Mit Bescheid vom 3. Juni 2006 hat die Antragsgegnerin den Widerspruch des Antragstellers zurückgewiesen. In den Gründen des Bescheides heißt es unter anderem, die Tätigkeit als flugmedizinischer Sachverständiger stelle kein dem Grundrechtsschutz des Art. 12 Abs. 1 GG unterfallendes eigenständiges Berufsbild dar. Im Hinblick auf die in Rede stehende Altersgrenze für flugmedizinische Sachverständige sei zu berücksichtigen, dass auch eine kassenärztliche Zulassung gemäß § 95 Abs. 7 Satz 3 SGB V mit diesem Alter ende, so dass es dann an einer kassenärztlichen Praxis und der durch diese gewährleisteten ständigen Aktualisierung der praktischen ärztlichen Fähigkeiten und medizinischen Kenntnisse als Basis für eine Tätigkeit als flugmedizinischer Sachverständiger fehle.

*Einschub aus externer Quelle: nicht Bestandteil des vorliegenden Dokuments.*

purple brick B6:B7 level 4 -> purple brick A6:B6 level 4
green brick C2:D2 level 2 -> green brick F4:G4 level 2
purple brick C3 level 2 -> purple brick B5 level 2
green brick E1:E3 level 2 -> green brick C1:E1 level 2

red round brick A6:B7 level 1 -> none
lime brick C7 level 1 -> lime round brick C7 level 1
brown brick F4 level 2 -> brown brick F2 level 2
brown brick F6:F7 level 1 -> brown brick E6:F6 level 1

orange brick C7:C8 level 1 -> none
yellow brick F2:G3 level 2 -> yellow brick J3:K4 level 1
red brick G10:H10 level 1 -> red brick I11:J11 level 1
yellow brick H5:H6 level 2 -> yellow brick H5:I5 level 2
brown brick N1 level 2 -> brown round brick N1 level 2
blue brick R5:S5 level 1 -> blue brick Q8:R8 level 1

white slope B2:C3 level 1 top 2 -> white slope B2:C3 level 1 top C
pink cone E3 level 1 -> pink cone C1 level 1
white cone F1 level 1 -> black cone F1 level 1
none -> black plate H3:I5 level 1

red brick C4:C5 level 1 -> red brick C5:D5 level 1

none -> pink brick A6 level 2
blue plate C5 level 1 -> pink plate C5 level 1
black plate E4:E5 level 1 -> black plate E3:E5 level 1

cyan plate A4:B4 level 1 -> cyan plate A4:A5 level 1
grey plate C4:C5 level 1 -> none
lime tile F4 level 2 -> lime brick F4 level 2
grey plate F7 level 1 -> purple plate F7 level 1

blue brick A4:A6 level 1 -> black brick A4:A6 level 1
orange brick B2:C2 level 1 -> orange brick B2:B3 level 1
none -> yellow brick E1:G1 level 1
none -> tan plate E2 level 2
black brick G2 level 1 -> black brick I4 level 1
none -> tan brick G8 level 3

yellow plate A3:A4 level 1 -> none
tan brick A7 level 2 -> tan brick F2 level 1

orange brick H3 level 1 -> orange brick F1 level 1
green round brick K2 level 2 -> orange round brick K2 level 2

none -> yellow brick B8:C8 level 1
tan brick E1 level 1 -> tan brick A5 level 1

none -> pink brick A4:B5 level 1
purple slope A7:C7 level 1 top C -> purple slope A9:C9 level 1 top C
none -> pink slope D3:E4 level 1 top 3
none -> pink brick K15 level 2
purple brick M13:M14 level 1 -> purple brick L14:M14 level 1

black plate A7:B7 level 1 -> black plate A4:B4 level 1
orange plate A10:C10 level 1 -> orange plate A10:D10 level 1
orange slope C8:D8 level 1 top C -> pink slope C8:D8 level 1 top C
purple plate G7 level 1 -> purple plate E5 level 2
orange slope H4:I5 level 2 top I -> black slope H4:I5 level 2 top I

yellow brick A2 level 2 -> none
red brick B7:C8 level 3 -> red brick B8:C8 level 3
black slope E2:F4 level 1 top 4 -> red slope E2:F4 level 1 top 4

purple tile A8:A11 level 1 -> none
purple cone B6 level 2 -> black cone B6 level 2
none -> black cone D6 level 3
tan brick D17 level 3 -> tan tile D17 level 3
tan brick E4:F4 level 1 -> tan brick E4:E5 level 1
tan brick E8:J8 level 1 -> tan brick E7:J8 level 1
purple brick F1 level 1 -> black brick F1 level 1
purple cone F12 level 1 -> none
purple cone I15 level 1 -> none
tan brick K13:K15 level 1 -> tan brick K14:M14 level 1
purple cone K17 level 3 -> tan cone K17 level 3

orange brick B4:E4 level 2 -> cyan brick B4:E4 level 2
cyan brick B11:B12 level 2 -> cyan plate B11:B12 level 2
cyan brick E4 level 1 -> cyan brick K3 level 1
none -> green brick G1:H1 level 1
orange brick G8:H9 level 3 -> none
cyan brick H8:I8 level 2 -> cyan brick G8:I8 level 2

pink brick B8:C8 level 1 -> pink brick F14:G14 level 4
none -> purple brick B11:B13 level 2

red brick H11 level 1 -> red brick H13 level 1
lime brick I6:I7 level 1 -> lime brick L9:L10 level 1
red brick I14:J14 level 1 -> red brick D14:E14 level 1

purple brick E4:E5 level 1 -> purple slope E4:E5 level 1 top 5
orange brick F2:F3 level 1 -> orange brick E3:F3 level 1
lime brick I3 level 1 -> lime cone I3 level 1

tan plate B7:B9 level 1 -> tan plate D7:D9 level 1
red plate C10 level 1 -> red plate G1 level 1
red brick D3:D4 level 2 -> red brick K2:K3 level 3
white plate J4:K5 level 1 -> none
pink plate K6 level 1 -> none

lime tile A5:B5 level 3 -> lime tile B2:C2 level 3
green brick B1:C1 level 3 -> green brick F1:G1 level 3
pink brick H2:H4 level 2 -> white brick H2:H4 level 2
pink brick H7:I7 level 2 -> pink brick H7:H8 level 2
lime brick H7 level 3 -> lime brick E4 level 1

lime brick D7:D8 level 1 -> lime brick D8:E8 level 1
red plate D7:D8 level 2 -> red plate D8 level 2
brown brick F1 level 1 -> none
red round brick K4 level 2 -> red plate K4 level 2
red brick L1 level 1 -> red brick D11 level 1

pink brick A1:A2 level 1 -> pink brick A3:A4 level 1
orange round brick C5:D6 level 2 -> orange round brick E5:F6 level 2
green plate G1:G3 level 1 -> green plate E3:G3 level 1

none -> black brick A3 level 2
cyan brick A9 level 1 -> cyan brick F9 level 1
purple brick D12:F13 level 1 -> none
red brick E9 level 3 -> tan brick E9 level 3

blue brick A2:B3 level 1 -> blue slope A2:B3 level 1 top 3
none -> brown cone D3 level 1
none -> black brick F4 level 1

Mit Zwischenbeschluss vom 25. Juli 2006 hat der Senat die Antragsgegnerin verpflichtet, die Tätigkeit des Antragstellers als flugmedizinischer Sachverständiger bis zu einer endgültigen Entscheidung über die Beschwerde unter der Voraussetzung weiter zu dulden, dass der Antragsteller - abgesehen von der in § 24 e Abs. 6 Satz 2 LuftVZO normierten Altersgrenze - alle Anforderungen für die Tätigkeit als flugmedizinischer Sachverständiger für die Erteilung von Tauglichkeitszeugnissen der Klasse 1 erfülle. Der Senat hat sich zu dieser Zwischenregelung veranlasst gesehen, weil bereits durch den für die Durchführung des Beschwerdeverfahrens weiterhin erforderlichen Zeitaufwand der Tätigkeit des Antragstellers als flugmedizinischer Sachverständiger die Grundlage hätte entzogen werden können.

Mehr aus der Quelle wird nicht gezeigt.